Diese und andere Fragen diskutierten gestern Abend, am Donnerstag, dem 21. September 2017, im ORF RadioKulturhaus, unter der Leitung von Klaus Unterberger, ORF Public Value, US-Kommunikationswissenschafter W. Lance Bennett von der University of Washington, der deutsche Schriftsteller Philipp Blom (u. a. „Was auf dem Spiel steht“), Roberto Suárez Candel, Leiter des „Media Intelligence Service“ der Europäischen Rundfunkunion (EBU), Ulrike Guérot, Professorin für Europapolitik und Demokratieforschung an der Donau-Universität Krems, und Julianna Fehlinger von der Bewegung Attac Österreich. 

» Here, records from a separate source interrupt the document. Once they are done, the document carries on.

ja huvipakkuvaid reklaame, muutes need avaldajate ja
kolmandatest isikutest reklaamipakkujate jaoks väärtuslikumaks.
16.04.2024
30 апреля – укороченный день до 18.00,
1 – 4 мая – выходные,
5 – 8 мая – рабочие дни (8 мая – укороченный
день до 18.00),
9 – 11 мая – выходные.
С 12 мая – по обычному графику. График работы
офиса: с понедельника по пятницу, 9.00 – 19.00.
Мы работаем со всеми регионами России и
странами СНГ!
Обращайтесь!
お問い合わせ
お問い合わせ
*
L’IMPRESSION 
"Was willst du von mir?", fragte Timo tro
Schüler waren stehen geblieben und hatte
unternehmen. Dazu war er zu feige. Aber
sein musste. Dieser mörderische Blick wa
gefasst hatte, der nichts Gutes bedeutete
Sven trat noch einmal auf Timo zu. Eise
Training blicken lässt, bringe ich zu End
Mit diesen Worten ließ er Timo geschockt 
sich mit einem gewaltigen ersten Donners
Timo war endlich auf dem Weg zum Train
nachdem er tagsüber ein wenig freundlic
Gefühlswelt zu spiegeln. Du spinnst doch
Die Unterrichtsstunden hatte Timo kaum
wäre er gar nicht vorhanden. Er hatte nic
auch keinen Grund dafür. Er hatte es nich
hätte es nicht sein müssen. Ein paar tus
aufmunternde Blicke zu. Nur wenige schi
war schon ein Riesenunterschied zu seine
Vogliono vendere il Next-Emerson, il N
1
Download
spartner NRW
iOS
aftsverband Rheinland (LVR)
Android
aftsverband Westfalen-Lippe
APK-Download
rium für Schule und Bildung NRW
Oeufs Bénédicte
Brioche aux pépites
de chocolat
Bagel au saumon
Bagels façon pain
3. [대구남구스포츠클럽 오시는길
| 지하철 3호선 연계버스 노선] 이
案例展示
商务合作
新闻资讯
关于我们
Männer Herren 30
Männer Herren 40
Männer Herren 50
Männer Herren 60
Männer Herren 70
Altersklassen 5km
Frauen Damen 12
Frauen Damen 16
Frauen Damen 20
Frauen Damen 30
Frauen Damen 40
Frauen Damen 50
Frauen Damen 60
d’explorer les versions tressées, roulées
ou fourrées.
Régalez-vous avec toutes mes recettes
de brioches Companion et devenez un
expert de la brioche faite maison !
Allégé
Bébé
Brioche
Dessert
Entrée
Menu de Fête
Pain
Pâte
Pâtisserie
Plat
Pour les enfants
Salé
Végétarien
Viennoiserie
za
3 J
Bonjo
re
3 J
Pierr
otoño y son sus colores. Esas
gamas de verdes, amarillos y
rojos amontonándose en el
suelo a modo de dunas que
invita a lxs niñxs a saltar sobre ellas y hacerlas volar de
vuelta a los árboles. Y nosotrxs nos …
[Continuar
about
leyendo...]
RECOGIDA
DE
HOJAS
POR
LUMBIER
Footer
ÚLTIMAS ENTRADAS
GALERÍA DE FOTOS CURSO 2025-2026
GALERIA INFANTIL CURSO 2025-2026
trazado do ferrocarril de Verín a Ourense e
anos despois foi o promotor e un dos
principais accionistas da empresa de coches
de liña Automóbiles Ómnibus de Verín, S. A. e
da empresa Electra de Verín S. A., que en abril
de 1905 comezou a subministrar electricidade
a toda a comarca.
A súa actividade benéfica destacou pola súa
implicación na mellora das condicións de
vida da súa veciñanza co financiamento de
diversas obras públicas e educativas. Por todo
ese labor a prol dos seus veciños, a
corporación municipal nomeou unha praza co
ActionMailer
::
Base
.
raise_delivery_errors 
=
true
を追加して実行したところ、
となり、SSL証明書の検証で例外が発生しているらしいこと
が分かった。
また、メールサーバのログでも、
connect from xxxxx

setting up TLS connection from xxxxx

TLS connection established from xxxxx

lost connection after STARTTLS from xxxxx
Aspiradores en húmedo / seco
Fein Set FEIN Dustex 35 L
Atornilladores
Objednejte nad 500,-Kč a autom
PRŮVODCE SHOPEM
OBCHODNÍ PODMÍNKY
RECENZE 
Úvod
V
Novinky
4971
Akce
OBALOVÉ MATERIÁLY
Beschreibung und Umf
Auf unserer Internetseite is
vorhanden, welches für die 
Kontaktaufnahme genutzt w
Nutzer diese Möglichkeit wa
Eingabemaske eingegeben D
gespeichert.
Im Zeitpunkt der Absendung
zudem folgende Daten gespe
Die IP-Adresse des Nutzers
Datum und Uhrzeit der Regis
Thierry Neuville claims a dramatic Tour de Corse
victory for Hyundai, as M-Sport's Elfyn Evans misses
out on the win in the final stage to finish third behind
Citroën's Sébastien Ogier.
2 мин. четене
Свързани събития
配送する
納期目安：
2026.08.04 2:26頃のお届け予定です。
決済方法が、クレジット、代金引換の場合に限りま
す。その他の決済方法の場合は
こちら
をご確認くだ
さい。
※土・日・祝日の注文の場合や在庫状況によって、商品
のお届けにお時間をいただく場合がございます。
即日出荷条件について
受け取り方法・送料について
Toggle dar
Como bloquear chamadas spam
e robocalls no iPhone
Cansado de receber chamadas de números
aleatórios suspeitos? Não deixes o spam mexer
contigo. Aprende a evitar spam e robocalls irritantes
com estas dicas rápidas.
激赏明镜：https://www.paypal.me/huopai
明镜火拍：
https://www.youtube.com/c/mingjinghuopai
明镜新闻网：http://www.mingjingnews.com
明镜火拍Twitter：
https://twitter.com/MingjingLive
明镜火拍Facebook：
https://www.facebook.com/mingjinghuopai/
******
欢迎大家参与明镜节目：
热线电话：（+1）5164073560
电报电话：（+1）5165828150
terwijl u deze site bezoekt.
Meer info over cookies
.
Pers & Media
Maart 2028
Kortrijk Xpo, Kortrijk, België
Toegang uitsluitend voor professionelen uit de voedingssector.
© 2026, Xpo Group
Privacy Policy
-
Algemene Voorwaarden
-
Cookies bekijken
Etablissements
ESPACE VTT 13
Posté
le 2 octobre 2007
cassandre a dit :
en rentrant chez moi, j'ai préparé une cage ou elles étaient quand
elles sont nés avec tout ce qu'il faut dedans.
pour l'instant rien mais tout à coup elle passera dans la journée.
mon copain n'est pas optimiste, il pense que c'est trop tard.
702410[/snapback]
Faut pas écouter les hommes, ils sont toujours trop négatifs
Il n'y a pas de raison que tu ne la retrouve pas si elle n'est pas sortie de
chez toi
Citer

In seiner Keynote zum Thema „Kommunikation, Macht und der Aufstieg der anti-demokratischen Politik“ stellte der international renommierte Politik- und Kommunikationswissenschafter W. Lance Bennett von der University of Washington in Seattle seine Sicht zur politischen Situation in den USA und Europa dar: „Die Entwicklung in den USA ist nur das Symptom für eine Entwicklung, die weitere demokratische Länder beeinflusst: Radikale rechtspopulistische Bewegungen und der Neoliberalismus attackieren unsere Demokratie. Das führt dazu, dass weniger Menschen Vertrauen in Demokratie und in Medien haben. Daher wird es wichtiger, dass sich Parteien und die Öffentlichkeit dem Druck der Geschäftswelt entziehen und ernsthaft Gedanken über nachhaltiges Wirtschaften diskutieren.“ 
Roberto Suárez Candel von der EBU unterstrich bei der anschließenden Diskussionsrunde die Wichtigkeit von öffentlich-rechtlichen Medien im Zeitalter der Informationsflut: „Wir leben in einer Zeit, in der wir uns mit einer Vielzahl von Informationen konfrontiert sehen, die sekündlich auf uns einprasseln. Es ist also wichtiger denn je, Nachrichten von Quellen zu beziehen, die nicht vorrangig profitorientiert denken, sondern unabhängig berichten. Klar muss uns dabei sein: Qualität kostet. Guter Journalismus ist ein Investment.“ 
Ulrike Guérot, Universitätsprofessorin an der Donau-Universität Krems, ergänzte: „Ein Merkmal unserer heutigen Demokratie ist die Forderung der Bürgerinnen und Bürger nach mehr Transparenz. Wir befinden uns in einer sogenannten ,Transparenzfalle‘. In Wahrheit geht es aber nicht darum, mehr Transparenz zu schaffen, sondern vielmehr darum, das Vertrauen der Menschen in die Politik zu stärken. Öffentlich-rechtliche Medien spielen dabei eine fundamentale Rolle.“ 
Schriftsteller Philipp Blom betonte: „Die vorherrschende Problematik der heutigen Gesellschaft ist, dass wir im Grunde genommen gar keine Zukunft wollen, sondern lediglich, dass die Gegenwart nie aufhört. Es ist jedoch notwendig, die aktuellen Entwicklungen zu ergreifen, andernfalls werden wir sie erleiden. Die Aufgabe der öffentlich-rechtlichen Medien ist es, die Art von Informationen zu liefern, die die Menschen wieder zum Nachdenken anregen.“ 
Julianna Fehlinger von Attac Österreich resümierte: „Vieles von dem, was wir heute als demokratische Errungenschaft bezeichnen, wie zum Beispiel die Frauenrechte und die Gleichberechtigung oder die Pressefreiheit, wurde in der Vergangenheit hart erkämpft. Dieser Kampfgeist fehlt den meisten Menschen gegenwärtig. Es gilt, eine Sozialpolitik zu gestalten, die auf Gemeingütern basiert.“ 
Der ORF widmete dem Thema nicht nur ein ORF-DialogForum im Wiener RadioKulturhaus, sondern auch eine wissenschaftliche Textsammlung. Im Rahmen seiner Public-Value-Schriftenreihe „Texte“ ist die Ausgabe Nummer 20 entlang der Frage „Wer ist das Volk?“ erschienen. Die Public-Value-Schriftenreihe „Texte“ ist unter http://zukunft.ORF.at abrufbar. 
Das ORF-DialogForum ist eine Initiative des ORF, das Gespräch mit seinem Publikum, den österreichischen Institutionen, den Organisationen und Gruppen der Gesellschaft zu beleben.